◆ Activity
Write the next part of the text about Wilbur Scoville, picking up after its last sentence.

◆ Document segment
<<<<
Wilbur Scoville, honored as today’s Google Doodle to commemorate his 151st birthday, would probably be very surprised to learn that in 2016 he is primarily remembered for his research into spicy peppers — the namesake of the Scoville heat units.

Born in Bridgeport, Connecticut, in 1865, Scoville was a pharmacist, not a chef. And in his lifetime he was best known for his textbook The Art of Compounding, which was used as a reference material until well into the 1960s. But in addition to his academic research, he did practical work in the laboratories of the pharmaceutical company Parke-Davis, which in its day was America’s largest drugmaker.

It was as a Parke-Davis employee — standing at the intersection of academic pharmacology and the practical needs of industry — that he developed both the “organoleptic test” of pepper heat and the Scoville scale to measure it, for which he is widely known today.
>>>>
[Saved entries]
<<<<
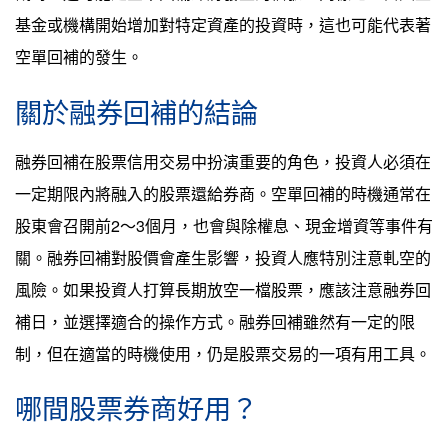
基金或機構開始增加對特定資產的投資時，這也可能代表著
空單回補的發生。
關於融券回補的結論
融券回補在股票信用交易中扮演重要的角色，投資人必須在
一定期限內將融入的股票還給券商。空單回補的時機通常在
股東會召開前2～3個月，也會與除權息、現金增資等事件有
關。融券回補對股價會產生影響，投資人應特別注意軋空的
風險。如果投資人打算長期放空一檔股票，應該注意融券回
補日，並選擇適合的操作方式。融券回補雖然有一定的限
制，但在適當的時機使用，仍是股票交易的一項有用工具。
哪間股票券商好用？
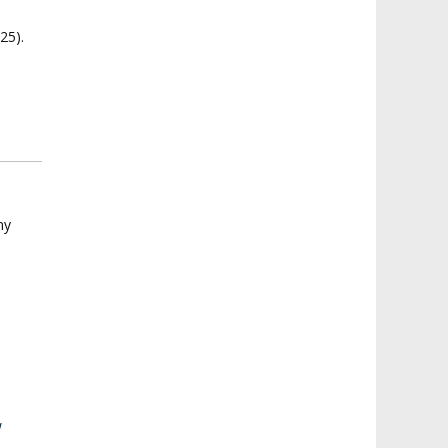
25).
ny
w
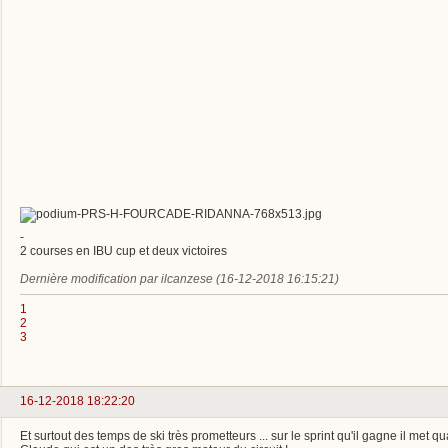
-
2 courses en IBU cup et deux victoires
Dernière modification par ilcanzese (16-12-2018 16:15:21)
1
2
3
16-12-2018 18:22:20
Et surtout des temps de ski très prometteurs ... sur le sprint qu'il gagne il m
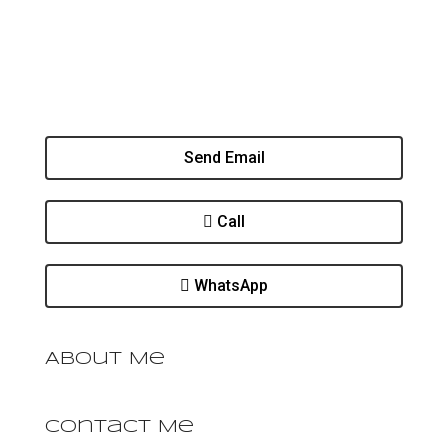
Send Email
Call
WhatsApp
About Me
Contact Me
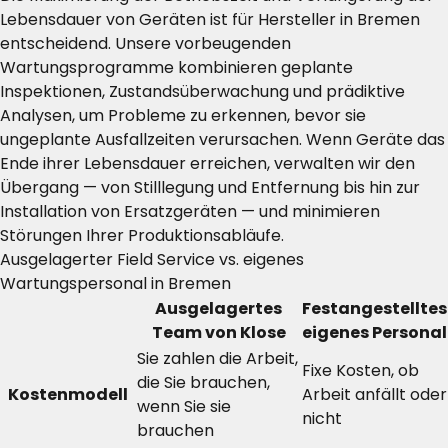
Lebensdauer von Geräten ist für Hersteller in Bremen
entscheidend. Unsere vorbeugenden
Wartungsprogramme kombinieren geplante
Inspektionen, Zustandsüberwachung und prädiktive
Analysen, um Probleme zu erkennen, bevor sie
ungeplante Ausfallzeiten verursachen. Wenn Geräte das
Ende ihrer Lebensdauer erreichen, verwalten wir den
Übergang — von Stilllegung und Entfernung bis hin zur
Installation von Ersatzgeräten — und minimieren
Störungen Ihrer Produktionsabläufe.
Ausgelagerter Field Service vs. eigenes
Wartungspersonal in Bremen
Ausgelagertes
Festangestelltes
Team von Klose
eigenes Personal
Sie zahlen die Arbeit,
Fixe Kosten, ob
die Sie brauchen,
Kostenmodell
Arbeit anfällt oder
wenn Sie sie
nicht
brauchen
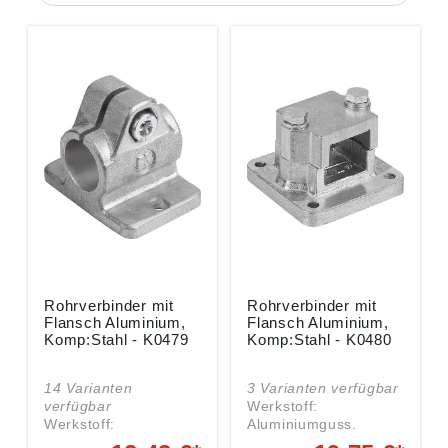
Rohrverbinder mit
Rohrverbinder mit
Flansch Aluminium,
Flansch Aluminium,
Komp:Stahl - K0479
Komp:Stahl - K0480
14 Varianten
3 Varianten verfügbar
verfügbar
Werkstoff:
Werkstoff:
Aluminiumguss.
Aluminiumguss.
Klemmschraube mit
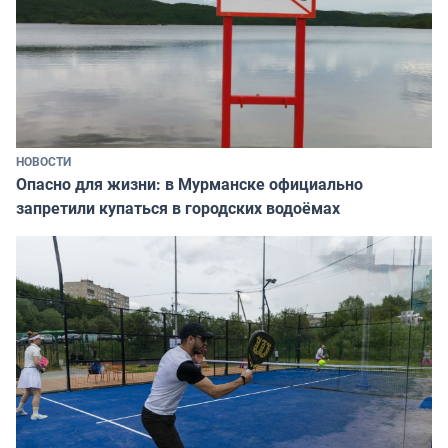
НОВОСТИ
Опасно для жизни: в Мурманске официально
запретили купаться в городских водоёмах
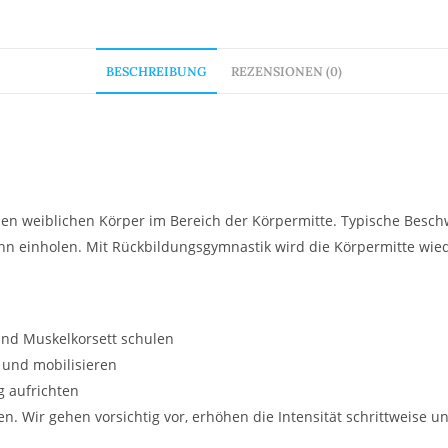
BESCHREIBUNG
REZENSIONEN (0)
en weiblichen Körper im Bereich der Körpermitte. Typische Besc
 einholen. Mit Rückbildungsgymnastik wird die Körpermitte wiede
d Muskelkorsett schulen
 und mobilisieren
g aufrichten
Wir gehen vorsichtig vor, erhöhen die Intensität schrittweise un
>>>>
<<<<
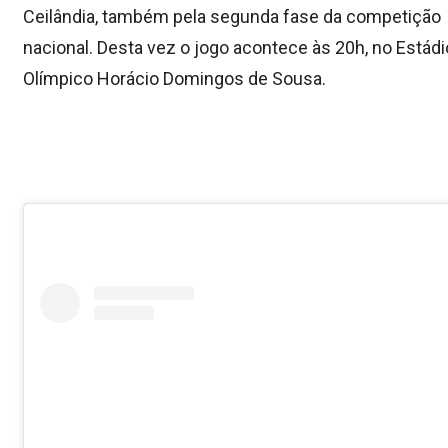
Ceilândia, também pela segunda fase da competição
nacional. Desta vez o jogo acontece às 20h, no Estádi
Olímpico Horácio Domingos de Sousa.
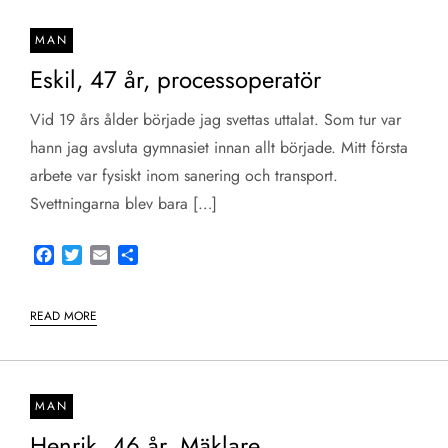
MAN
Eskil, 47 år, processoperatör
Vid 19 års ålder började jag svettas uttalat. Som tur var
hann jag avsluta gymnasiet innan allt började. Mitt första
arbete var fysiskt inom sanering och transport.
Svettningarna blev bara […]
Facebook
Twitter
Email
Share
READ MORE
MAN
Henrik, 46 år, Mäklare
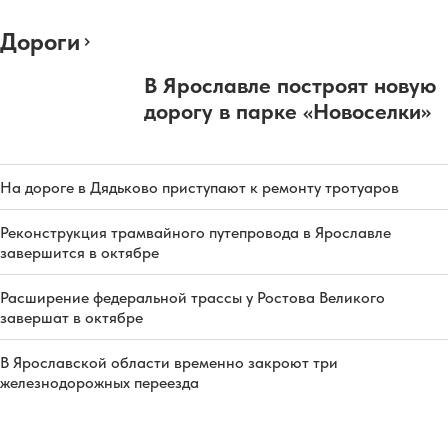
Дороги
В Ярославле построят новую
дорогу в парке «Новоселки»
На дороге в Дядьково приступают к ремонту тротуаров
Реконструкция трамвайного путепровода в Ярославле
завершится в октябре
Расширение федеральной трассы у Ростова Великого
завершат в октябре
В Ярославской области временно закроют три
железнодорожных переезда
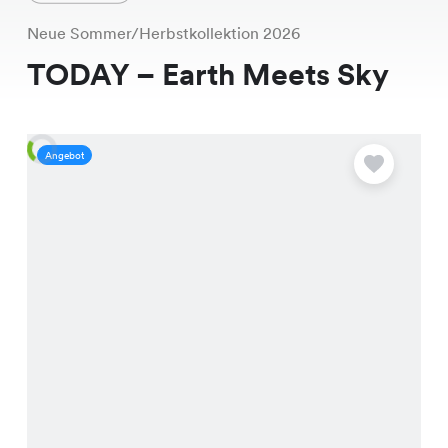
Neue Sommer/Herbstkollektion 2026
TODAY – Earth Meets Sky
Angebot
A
>>>>
◆ Exercise result
The invention of the Scoville scale

As John McQuaid recounts in his book Tasty, Scoville invented his scale as part of an effort to improve the production of Heet liniment, Parke-Davis’s painkilling cream. The active ingredient in Heet was capsaicin, the key chemical that makes chili peppers spicy. To produce the cream, Parke-Davis needed to extract capsaicin from peppers. And to ensure the cream had a proper dosage of capsaicin, the company wanted to better measure how much was present in different peppers.

These days, you could directly measure capsaicin using high-performance liquid chromatography, but in 1912 the best they could do was use the human sense of taste.

The problem was that while it’s easy to say that jalapeños are hotter than banana peppers but milder than habaneros, a pharmaceutical company needs to be able to quantify this precisely. Scoville’s method was to dry out peppers and then dissolve a specific weight of dried pepper in oil in order to extract the flavorful compounds. The extract was then diluted in sugar water and given to a panel of five tasters. The amount of sugar needed to make the spiciness undetectable to a majority of tasters determines the Scoville rating of the pepper.

As it happens, this research turned out to be something of a pharmacological dead end. Heet is still on the market (though it shouldn’t be confused with the antifreeze brand) and still contains capsaicin, but according to McQuaid, “the primary active ingredient is now methyl salicylate, derived from wintergreen,” and “Parke-Davis never succeeded in making capsaicin into an effective, profitable product.”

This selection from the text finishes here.